С тех пор Ксения Александровна стала опекать меня. Ни у нее, ни у меня не было близких… Вернее я знала, что где-то в далекой Казани жили мои тетки и дядьки, что там «работали» бандитами двоюродные братья. Но мама говорила о них так плохо, как не говорила никогда ни о ком. Она не искала их, а они ничего не знали о нас. Несколько старых конвертов, найденных среди маминых вещей, были пусты.
Я не заметила, как переселилась в большую и красивую комнату Ксении Александровны. Сначала мы пытались навести порядок в нашем с мамой доме, но потом, когда плесень в который раз вылезла поверх свежей побелки, у нас опустились руки. Да и запах подвала поселился здесь давно и, кажется, навсегда.
– Нельзя дышать таким воздухом. Розы должны цвести в чистоте, – Ксения Александровна, как всегда, коротко и все-таки красочно констатировала факт моего постоянного жительства у нее. И мы стали бороться за меня вместе. Именно бороться. Все в те годы боролись за себя и своих детей. И выстояли только сильные. Но ведь я не была ни дочерью, ни внучкой Ксении Александровны, а она боролась за меня так, как будто я была ей трижды родной. Однажды она сказала фразу, которая запомнилась мне на всю жизнь:
– Все дети мира плачут на одном языке, – а потом добавила: – И все мы одной национальности – земляне.
Эти слова она говорила не мне, а нашему завучу. Меня не хотели принимать назад в школу, показывая Ксении Александровне журнал с пометками о моих многомесячных пропусках.
– Этого больше не будет, – спокойно и убедительно произнесла моя соседка.
И ей поверили, как верили всегда. Хотя все-таки спросили:
– Вы гарантируете?
– Роза гарантирует, а это, поверьте, дорогого стоит. С тех пор я не получила ни одной двойки, а через два месяца учебы у меня даже тройки стали мелькать редко-редко.
Наша коммуна существовала недолго, но эти пять лет запомнились мне как самые счастливые и беззаботные. И еще я стала уважать себя. Меня этому научили Ксения Александровна и мой труд. Сначала я мыла подъезды, самостоятельно собирая в конце месяца деньги с жильцов. Потом меня стали приглашать совсем еще новенькие русские для уборки квартиры. Все эти деньги шли только на меня. Ксения Александровна помогла мне оформить неплохую пенсию за отца. Мы стали почти богатыми, и у меня впервые появилась красивая цигейковая шубка, финские сапожки и еще масса непривычных, но таких необходимых девушке вещей.

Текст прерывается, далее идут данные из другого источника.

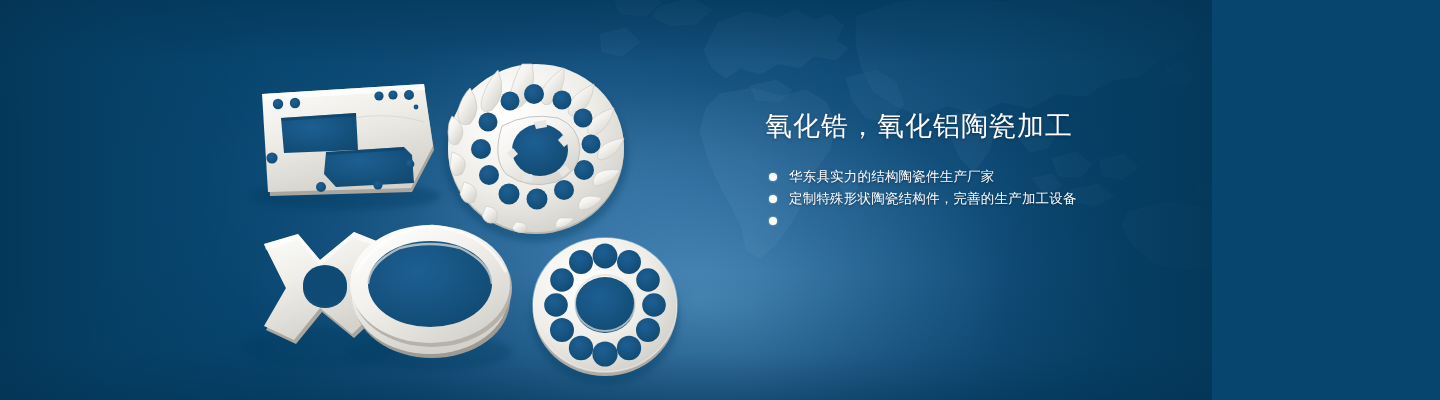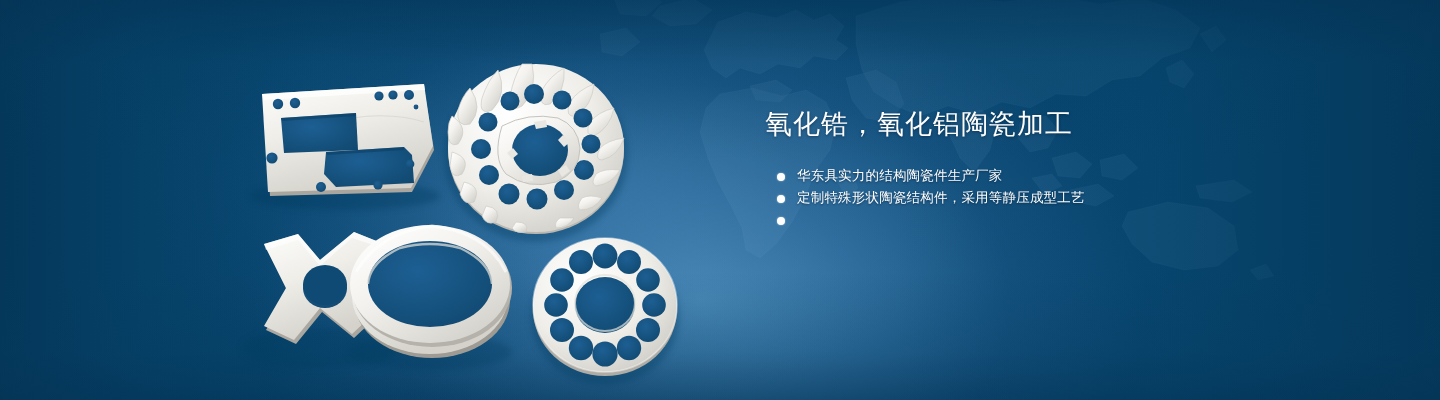--- a/index.html
+++ b/index.html
@@ -2,24 +2,24 @@
 <html><head>
 <meta charset="utf-8">
 <style>
   html, body {
     margin: 0;
     padding: 0;
     background: #07456e;
   }
   #banner {
     position: relative;
-    width: 1440px;
+    width: 1212px;
     height: 400px;
     overflow: hidden;
-    font-family: Liberation Mono, monospace;
+    font-family: Liberation Serif, serif;
     background: #a16207;
   }
 
   
   .bg-base {
     position: absolute;
     inset: 0;
     background: #074771;
   }
   .bg-glow {
@@ -93,21 +93,21 @@
     font-size: 27px;
     line-height: 36px;
     letter-spacing: 1px;
     font-weight: normal;
     margin: 0 0 22px 0;
     text-shadow: 0 1px 3px rgba(0,20,40,0.45);
     white-space: nowrap;
   }
   .bullets {
     list-style: none;
-    margin: 12px;
+    margin: 4px;
     padding: 0;
   }
   .bullet-row {
     display: flex;
     align-items: center;
     height: 22px;
     margin-bottom: 0px;
   }
   .bullet-dot {
     width: 8px;
@@ -344,21 +344,21 @@
 
   <div class="text-block">
     <h1 class="headline">氧化锆，氧化铝陶瓷加工</h1>
     <ul class="bullets">
       <li class="bullet-row">
         <span class="bullet-dot"></span>
         <span class="bullet-text">华东具实力的结构陶瓷件生产厂家</span>
       </li>
       <li class="bullet-row">
         <span class="bullet-dot"></span>
-        <span class="bullet-text">定制特殊形状陶瓷结构件，采用等静压成型工艺</span>
+        <span class="bullet-text">定制特殊形状陶瓷结构件，完善的生产加工设备</span>
       </li>
       <li class="bullet-row">
         <span class="bullet-dot"></span>
       </li>
     </ul>
   </div>
 
 </div>
 
 </body></html>

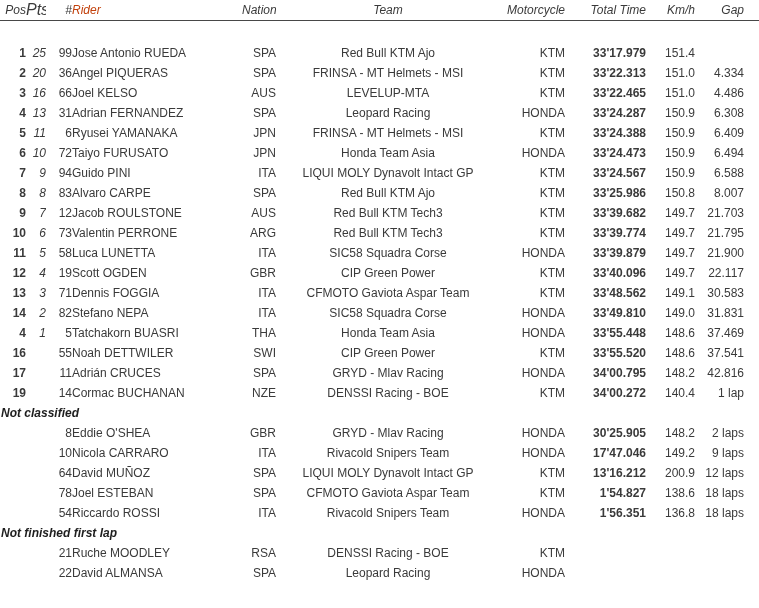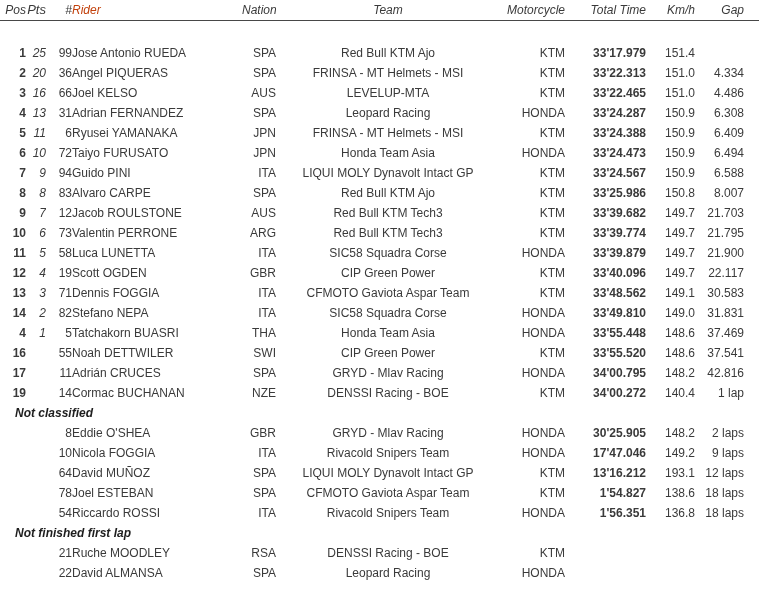--- a/index.html
+++ b/index.html
@@ -55,21 +55,21 @@
   thead th.c-nation, thead th.c-motorcycle, thead th.c-total_time,
   thead th.c-kmh, thead th.c-gap { text-align: right; font-weight: 400; color:#3a3a3a; }
   thead th.c-pos { text-align: right; }
   
   tr.spacer-row td { height: 22px; border: none; }
   
   tr.section-row td {
     font-weight: 700;
     font-style: italic;
     color: #1e1e1e;
-    padding-left: 15px;
+    padding-left: 1px;
     text-align: left;
   }
 </style>
 </head>
 <body>
 
 <div class="page">
   <table class="results">
     <colgroup>
       <col style="width:26px">
@@ -80,21 +80,21 @@
       <col style="width:224px">
       <col style="width:65px">
       <col style="width:81px">
       <col style="width:49px">
       <col style="width:49px">
       <col style="width:15px">
     </colgroup>
     <thead>
       <tr>
         <th class="c-pos">Pos</th>
-        <th class="c-pts" style="font-size:13px;">Pts</th>
+        <th class="c-pts" style="font-size:16px;">Pts</th>
         <th class="c-num">#</th>
         <th class="c-rider" style="font-weight:400;color:#c2410c;">Rider</th>
         <th class="c-nation">Nation</th>
         <th class="c-team">Team</th>
         <th class="c-motorcycle">Motorcycle</th>
         <th class="c-total_time" style="font-weight:400;color:#3a3a3a;margin-top:20px;">Total Time</th>
         <th class="c-kmh">Km/h</th>
         <th class="c-gap">Gap</th>
         <th></th>
       </tr>
@@ -356,39 +356,39 @@
           <td class="c-motorcycle">HONDA</td>
           <td class="c-total_time">30'25.905</td>
           <td class="c-kmh">148.2</td>
           <td class="c-gap">2 laps</td>
           <td></td>
         </tr>
         <tr>
           <td class="c-pos"></td>
           <td class="c-pts"></td>
           <td class="c-num">10</td>
-          <td class="c-rider">Nicola FOGGIA</td>
+          <td class="c-rider">Nicola CARRARO</td>
           <td class="c-nation">ITA</td>
           <td class="c-team">Rivacold Snipers Team</td>
           <td class="c-motorcycle">HONDA</td>
           <td class="c-total_time">17'47.046</td>
           <td class="c-kmh">149.2</td>
           <td class="c-gap">9 laps</td>
           <td></td>
         </tr>
         <tr>
           <td class="c-pos"></td>
           <td class="c-pts"></td>
           <td class="c-num">64</td>
           <td class="c-rider">David MUÑOZ</td>
           <td class="c-nation">SPA</td>
           <td class="c-team">LIQUI MOLY Dynavolt Intact GP</td>
           <td class="c-motorcycle">KTM</td>
           <td class="c-total_time">13'16.212</td>
-          <td class="c-kmh">193.1</td>
+          <td class="c-kmh">200.9</td>
           <td class="c-gap">12 laps</td>
           <td></td>
         </tr>
         <tr>
           <td class="c-pos"></td>
           <td class="c-pts"></td>
           <td class="c-num">78</td>
           <td class="c-rider">Joel ESTEBAN</td>
           <td class="c-nation">SPA</td>
           <td class="c-team">CFMOTO Gaviota Aspar Team</td>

– Красавица ты моя, – сказала как-то Ксения Александровна, – и умница. Теперь мне и умереть не страшно.
– Умереть? – испуганно переспросила я. – Как, умереть?!
У меня перед глазами тут же возникла картина с мертвой матерью на продавленном облезлом диване, ее мертвый и спокойный взгляд. И я вспомнила, что мать практически покончила жизнь самоубийством. После прихода майора она только и делала, что убивала себя изо дня в день, изо дня в день. А Ксения Александровна была такая живая и такая веселая! Зачем же она хочет умереть? И как же я без нее буду жить? Всему, что я умела, я научилась от нее. Я теперь знала, как нужно одеваться, как правильно говорить. Я, не смущаясь, могла ловко управиться с любым прибором за столом. Да мало ли что должна уметь современная девушка! И я это умела! Я даже могла спокойно смотреть на себя в зеркало, не отводя глаз и даже любуясь собой.